The Buddhist world responds to Newtown

Like everyone else, we were shocked and saddened by last week’s school shooting in Newtown, Connecticut. Buddhists from around the world have joined in offering condolences to the victims’ families and teachings to deal with the emotions that the shooting brought up.

A group of middle-school girls in Green Gulch Farm’s Coming of Age program made these paper cranes and vessels this weekend in honor of the 26 children and adults who were killed at the school.

The note in the photo says: “On December 14, 2012, 26 beautiful lives were lost in Newtown Elementary School in Newtown, Connecticut. Made lovingly by the Coming of Age Girls Group, these origami cranes and vessels commemorate the 26 who lost their lives with honor and bravery.” You can view more photos and read more about the Coming of Age program here.

Buddhist teachers have also spoken out in response to the shooting.

From Susan Piver:

“Nothing can make this okay. There is no explanation that helps. Blaming lack of gun control, insufficient guns, or inadequate mental health care may be entirely reasonable and valid, but it doesn’t matter. No matter how right you are (or aren’t), it doesn’t change the grief, rage, or numbness.

“Using ideas to treat or metabolize feelings doesn’t work.

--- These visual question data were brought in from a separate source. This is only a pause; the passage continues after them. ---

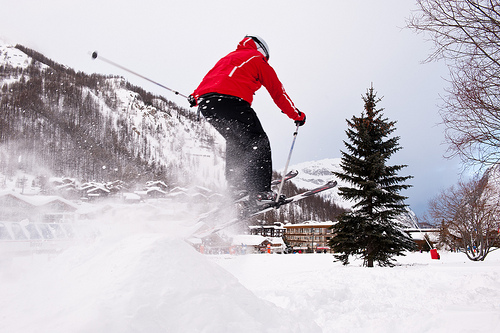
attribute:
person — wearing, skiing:
[187, 40, 304, 190]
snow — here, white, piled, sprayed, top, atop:
[76, 188, 197, 290]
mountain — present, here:
[31, 52, 122, 145]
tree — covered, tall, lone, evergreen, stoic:
[338, 109, 398, 233]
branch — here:
[326, 171, 379, 196]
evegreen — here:
[348, 88, 443, 232]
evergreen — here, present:
[356, 105, 412, 219]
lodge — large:
[278, 221, 371, 279]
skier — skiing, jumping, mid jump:
[162, 17, 310, 187]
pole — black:
[77, 37, 174, 109]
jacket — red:
[197, 47, 297, 106]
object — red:
[428, 246, 469, 285]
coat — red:
[204, 47, 303, 102]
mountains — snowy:
[55, 72, 113, 114]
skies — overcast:
[284, 21, 405, 118]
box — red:
[425, 247, 456, 270]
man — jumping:
[160, 40, 307, 192]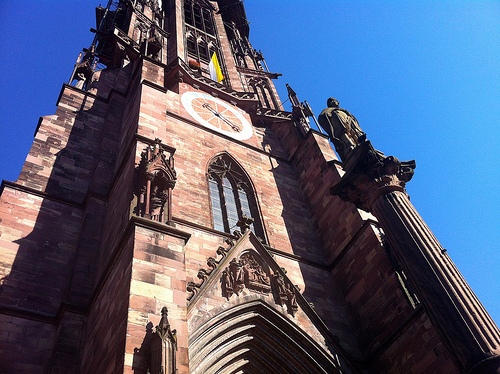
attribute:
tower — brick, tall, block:
[10, 2, 498, 367]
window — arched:
[198, 147, 267, 244]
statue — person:
[314, 93, 379, 166]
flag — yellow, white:
[204, 49, 228, 85]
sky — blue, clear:
[3, 5, 499, 336]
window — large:
[178, 3, 229, 90]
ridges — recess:
[392, 207, 405, 218]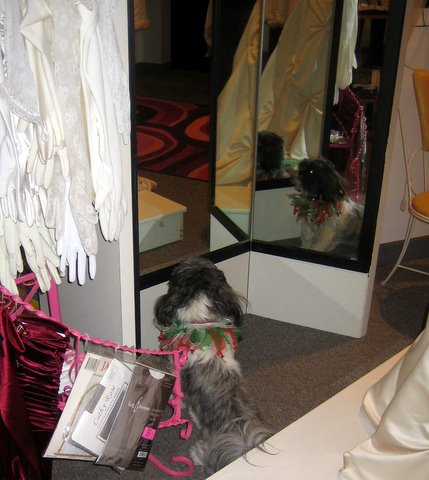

“Then what? I’m afraid that there is not much we can do other than to be absolutely, irredeemably heartbroken. It turns out that this is helpful.” Read more.

Brad Warner:

“We all have greed, hate and delusion. The kid who shot those children wasn’t so different from us. But he failed to understand that the best way to deal with this is to refrain from doing wrong. In Buddhism we value refraining from doing wrong much more highly than doing right.